You are consuming one third party API in your application. Currently, the API is sending the response in JSON format now the company decided to change the response from JSON to XML.

NEW API

public class ThirdParyAPI
{
	public XDocument GetXML()
	{
		var xDocument = new XDocument();
		var xElement = new XElement("Customers");
		var xAttributes = CustomerDataProvider.GetData()
			.Select(m => new XElement("Customer",
								new XAttribute("City", m.City),
								new XAttribute("Name", m.Name),
								new XAttribute("Address", m.Address)));

		xElement.Add(xAttributes);
		xDocument.Add(xElement);
		return xDocument;
	}
}

W3sDesign Adapter Design Pattern UML.jpg
By Vanderjoe - Own work, CC BY-SA 4.0, Link

There are two ways to handle the above problem

  1. Make changes in your exiting application
  2. Add an Adapter between your application and third party API so that there are no changes required in your app. As shown in the below figure.

Adapter Pattern

As per the Wikipedia

The adapter pattern is a software design pattern (also known as Wrapper, an alternative naming shared with the decorator pattern) that allows the interface of an existing class to be used as another interface

Solution

To handle the above scenario, we can use the Adapter design pattern.

Let’s code the solution

STEP 1

create a interface named IConvertor (you can named according to your application)
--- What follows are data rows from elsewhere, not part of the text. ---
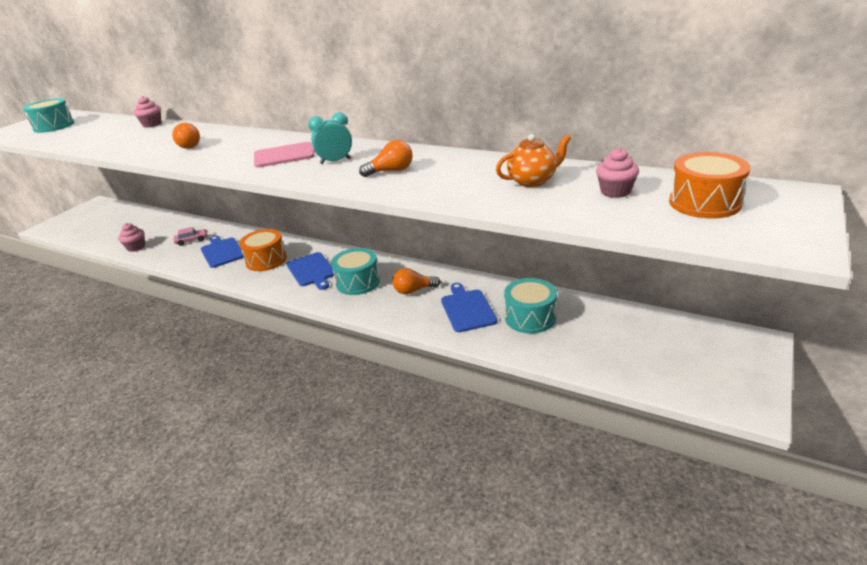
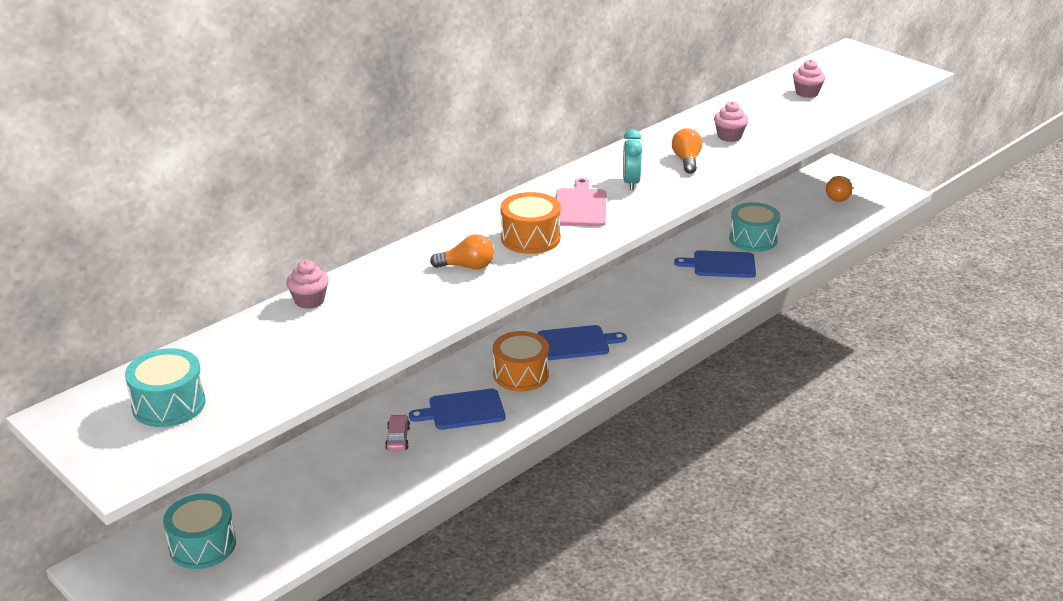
camera: 75 degrees left, 0 degrees up
pink cupcake [118,223,145,252] -> pink cupcake moved to [714,101,748,142]
turquoise drum [331,248,380,295] -> turquoise drum moved to [163,493,236,569]
orange light bulb [392,268,441,294] -> orange light bulb moved to [826,176,852,202]
orange teapot [496,134,571,187] -> none
orange drum [669,152,751,218] -> orange drum moved to [500,192,561,254]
public interface IConvertor
{
	string ConvertXmlToJson();
} 

STEP 2

Create a class named XmlToJsonAdapter and Inject the dependecy

public class XmlToJsonAdapter : IConvertor
{
	private readonly ThirdParyAPI _xmlConverter;

	public XmlToJsonAdapter(ThirdParyAPI xmlConverter)
	{
		_xmlConverter = xmlConverter;
	}

	public string ConvertXmlToJson()
	{
		
		string jsonText = JsonConvert.SerializeXNode(_xmlConverter.GetXML());
		return jsonText;
	}
}

Now change your application as show below

void Main()
{
	// BEFORE CHANGES
	// var result=new ThirdParyAPI().GetJSON();
	// Console.WriteLine(result.ToString());

	// AFTER CHANGES
	var adapterResult = new XmlToJsonAdapter(new ThirdParyAPI()).ConvertXmlToJson();
	Console.WriteLine(adapterResult.ToString());

}

When to Use Adapter

We should use the Adapter class whenever we want to work with the existing class, but its interface is not compatible with the rest of our code. The Adapter pattern is a middle-layer which serves as a translator between the system implemented in our project and some third party class or any other class with a different interface.